Depresión: cómo luchar contra la enfermedad Invisible

Esta semana, en concreto el 13 de enero, tuvo lugar el Día Mundial de Lucha contra la Depresión, una enfermedad ‘invisible’ y ‘silenciosa’ cada vez más presente en nuestra sociedad pero que se puede prevenir y combatir de manera eficaz gracias a un diagnóstico precoz y un tratamiento especializado.

La depresión es una enfermedad que afecta a personas de todas las edades y condiciones sociales. Provoca, en los afectados, angustia vital y afecta a su capacidad para desempeñar, incluso, las tareas cotidianas más simples, lo que impacta negativamente en las relaciones sociales, familiares y laborales.

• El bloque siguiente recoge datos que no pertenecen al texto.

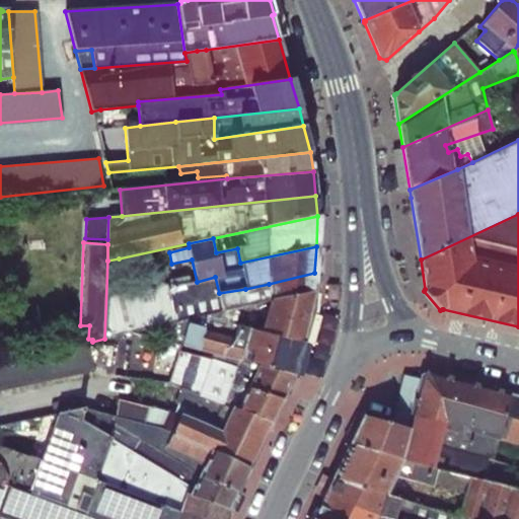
[(107,261),(104,339),(131,332),(182,320),(223,311),(219,293),(215,277),(197,282),(167,288),(166,284),(130,293),(119,258),(107,261)]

Es un trastorno que afecta casi al doble de mujeres que a hombres. Las estadísticas reflejan que las mujeres la padecen más, aunque son menos reticentes a la hora de buscar ayuda. Por su parte, los hombres son más proclives a ver la depresión como una “debilidad” y se suele enmascarar con la adicción a drogas o una dedicación excesiva al trabajo.

Síntomas de la depresión

Los síntomas más comunes de un cuadro depresivo son apatía, tristeza, irritabilidad, insomnio o excesivo sueño, pérdida de energía, disminución de la concentración, sentimientos de inutilidad o culpabilidad. En los casos más graves también pueden darse pensamientos de autolesión o suicidio. La OMS señala que cerca de 800.000 suicidios están asociados a esta enfermedad y actualmente es la segunda causa de muerte entre las personas de 15 a 29 años. El entorno del paciente es clave para detectar lo antes posible esta patología.

Depresión

El origen de la depresión se encuentra tanto en factores genéticos como en ambientales y es imposible precisar con certeza la incidencia de uno u otro en cada caso concreto. Para prevenir la depresión se puede actuar sobre los factores ambientales que actúan como elementos precipitantes. Entre ellos están:

1. Evitar situaciones de estrés
2. Mantener el contacto con familiares y amigos.
3. Realizar actividad física regular.
4. No abandonar las actividades que le gustan.
5. Fijarse un objetivo o construir un proyecto de vida.
6. Encontrar nuevos retos laborales o sociales.
7. Expresar los sentimientos con alguien de confianza.
8. Mantener hábitos regulares de alimentación y sueño.
9. Evitar la ingesta de alcohol.
10. Recurrir a la ayuda de un profesional cuando sea necesario.

Según apuntan varios estudios, cerca del 40% de los pacientes abandonan el tratamiento o no lo sigue el tiempo previsto. Es muy importante conocer bien el tratamiento, duración, los objetivos y los posibles efectos secundarios. Son estos efectos, así como las creencias que existen sobre esta enfermedad, lo que influye en este abandono. Una buena relación médico-paciente es la mejor estrategia para evitarlo.